▸ **GIVEN INSTRUCTION**
Could you rewrite everything in the data from the line containing "state / province: Michoacán" down to the line containing "name author: (DC.) Hilliard & B.L. Burtt", both included, as a JSON list of strings with one string per line and blank lines omitted?

▸ **AVAILABLE RECORDS**
^^^^^^^^

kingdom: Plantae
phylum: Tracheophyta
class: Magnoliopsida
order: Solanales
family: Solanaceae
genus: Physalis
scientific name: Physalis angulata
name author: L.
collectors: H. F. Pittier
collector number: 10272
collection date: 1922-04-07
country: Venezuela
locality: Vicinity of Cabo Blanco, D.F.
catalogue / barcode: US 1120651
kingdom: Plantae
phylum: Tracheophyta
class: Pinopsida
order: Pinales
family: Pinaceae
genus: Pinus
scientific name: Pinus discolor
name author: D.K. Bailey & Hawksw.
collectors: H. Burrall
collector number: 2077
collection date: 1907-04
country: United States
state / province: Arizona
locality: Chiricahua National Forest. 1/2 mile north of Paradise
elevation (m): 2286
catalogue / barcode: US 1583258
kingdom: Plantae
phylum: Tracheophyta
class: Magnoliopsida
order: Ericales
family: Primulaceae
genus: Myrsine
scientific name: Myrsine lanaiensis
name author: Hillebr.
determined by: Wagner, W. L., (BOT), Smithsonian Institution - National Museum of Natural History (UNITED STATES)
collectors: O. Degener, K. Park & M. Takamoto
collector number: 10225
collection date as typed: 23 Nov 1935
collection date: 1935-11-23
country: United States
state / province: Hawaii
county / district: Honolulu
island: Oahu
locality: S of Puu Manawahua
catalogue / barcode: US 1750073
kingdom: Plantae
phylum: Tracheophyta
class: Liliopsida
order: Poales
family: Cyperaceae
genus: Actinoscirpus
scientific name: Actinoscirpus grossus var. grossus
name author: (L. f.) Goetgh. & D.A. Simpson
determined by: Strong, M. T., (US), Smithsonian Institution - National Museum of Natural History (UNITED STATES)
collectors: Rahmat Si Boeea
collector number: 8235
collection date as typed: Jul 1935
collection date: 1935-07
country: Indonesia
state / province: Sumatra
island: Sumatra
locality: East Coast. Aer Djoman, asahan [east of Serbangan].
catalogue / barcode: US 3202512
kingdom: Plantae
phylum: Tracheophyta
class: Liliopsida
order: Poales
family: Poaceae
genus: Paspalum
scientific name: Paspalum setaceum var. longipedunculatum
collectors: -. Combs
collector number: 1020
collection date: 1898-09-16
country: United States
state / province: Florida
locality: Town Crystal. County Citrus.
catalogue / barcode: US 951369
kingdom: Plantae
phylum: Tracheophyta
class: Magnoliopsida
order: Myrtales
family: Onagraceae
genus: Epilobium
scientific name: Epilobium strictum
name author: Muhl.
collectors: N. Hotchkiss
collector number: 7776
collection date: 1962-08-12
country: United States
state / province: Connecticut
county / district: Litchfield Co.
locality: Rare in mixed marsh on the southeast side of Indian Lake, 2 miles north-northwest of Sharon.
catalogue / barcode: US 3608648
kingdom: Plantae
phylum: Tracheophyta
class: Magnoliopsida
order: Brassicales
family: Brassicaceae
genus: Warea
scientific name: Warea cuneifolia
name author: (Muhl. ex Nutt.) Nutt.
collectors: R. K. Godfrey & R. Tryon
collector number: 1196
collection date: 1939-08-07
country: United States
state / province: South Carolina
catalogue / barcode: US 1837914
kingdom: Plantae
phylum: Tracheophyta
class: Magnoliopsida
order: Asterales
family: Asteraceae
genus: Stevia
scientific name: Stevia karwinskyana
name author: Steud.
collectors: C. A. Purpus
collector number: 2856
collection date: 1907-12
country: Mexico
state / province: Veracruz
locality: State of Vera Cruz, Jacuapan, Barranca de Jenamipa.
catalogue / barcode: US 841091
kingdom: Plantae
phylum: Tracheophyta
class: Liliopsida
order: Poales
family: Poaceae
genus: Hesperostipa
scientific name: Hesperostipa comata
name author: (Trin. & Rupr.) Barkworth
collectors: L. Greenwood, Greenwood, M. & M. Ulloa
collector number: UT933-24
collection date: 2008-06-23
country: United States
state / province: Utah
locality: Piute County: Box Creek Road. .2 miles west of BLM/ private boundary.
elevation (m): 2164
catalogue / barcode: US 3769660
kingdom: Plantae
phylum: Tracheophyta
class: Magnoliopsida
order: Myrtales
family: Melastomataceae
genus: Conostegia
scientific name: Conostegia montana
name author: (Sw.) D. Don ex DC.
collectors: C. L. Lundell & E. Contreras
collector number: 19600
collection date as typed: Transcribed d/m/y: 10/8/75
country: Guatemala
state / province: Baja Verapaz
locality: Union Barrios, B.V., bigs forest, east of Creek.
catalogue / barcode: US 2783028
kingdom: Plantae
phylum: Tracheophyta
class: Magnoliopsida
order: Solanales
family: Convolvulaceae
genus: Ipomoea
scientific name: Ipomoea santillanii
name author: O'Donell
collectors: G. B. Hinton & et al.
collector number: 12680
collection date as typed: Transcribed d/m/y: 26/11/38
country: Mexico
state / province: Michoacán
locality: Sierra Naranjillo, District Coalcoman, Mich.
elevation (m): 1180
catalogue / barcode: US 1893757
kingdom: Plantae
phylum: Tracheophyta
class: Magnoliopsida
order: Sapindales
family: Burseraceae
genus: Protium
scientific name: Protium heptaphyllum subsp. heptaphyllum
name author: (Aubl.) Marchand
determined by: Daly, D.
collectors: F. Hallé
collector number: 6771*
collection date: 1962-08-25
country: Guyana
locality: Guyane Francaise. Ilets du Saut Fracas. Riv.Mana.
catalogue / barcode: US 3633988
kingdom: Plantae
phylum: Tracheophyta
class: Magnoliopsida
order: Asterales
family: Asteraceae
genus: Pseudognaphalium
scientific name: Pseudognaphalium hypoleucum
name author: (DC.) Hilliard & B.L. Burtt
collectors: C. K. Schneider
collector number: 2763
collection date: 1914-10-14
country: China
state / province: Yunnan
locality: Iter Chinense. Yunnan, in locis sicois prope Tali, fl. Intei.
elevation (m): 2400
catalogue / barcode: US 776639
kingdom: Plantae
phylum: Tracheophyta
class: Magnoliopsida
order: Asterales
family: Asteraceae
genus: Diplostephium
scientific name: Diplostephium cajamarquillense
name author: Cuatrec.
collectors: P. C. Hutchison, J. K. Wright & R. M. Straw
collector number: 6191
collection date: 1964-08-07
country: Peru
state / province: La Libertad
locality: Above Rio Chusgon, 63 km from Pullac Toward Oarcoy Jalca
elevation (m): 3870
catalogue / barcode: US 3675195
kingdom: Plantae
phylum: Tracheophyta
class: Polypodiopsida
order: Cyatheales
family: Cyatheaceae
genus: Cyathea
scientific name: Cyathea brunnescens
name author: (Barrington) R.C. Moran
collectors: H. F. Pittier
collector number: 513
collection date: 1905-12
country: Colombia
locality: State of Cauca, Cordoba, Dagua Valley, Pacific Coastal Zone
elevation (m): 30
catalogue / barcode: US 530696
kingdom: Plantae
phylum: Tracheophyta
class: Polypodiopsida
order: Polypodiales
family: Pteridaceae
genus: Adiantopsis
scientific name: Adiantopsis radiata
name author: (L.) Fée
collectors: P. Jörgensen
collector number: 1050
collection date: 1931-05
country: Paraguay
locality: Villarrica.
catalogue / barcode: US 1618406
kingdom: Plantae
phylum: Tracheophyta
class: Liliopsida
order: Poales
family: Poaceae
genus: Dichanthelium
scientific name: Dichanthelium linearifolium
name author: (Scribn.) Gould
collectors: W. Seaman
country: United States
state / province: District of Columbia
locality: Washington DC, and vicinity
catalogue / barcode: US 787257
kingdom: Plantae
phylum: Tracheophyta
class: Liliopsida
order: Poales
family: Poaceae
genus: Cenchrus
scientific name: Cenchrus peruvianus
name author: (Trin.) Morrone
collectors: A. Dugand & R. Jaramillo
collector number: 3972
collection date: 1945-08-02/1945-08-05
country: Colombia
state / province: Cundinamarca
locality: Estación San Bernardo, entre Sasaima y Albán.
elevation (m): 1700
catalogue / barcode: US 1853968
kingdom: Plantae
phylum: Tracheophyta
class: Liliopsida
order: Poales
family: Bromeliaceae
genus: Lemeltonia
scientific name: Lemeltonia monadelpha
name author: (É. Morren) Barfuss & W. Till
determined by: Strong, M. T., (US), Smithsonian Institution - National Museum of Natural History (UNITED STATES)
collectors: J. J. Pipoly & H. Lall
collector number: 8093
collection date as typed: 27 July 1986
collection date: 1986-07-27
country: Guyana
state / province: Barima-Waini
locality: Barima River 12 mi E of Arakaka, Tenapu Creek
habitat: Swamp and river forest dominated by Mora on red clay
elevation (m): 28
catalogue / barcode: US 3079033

^^^^^^^^

▸ **RESPONSE BELOW**
[
  "state / province: Michoacán",
  "locality: Sierra Naranjillo, District Coalcoman, Mich.",
  "elevation (m): 1180",
  "catalogue / barcode: US 1893757",
  "kingdom: Plantae",
  "phylum: Tracheophyta",
  "class: Magnoliopsida",
  "order: Sapindales",
  "family: Burseraceae",
  "genus: Protium",
  "scientific name: Protium heptaphyllum subsp. heptaphyllum",
  "name author: (Aubl.) Marchand",
  "determined by: Daly, D.",
  "collectors: F. Hallé",
  "collector number: 6771*",
  "collection date: 1962-08-25",
  "country: Guyana",
  "locality: Guyane Francaise. Ilets du Saut Fracas. Riv.Mana.",
  "catalogue / barcode: US 3633988",
  "kingdom: Plantae",
  "phylum: Tracheophyta",
  "class: Magnoliopsida",
  "order: Asterales",
  "family: Asteraceae",
  "genus: Pseudognaphalium",
  "scientific name: Pseudognaphalium hypoleucum",
  "name author: (DC.) Hilliard & B.L. Burtt"
]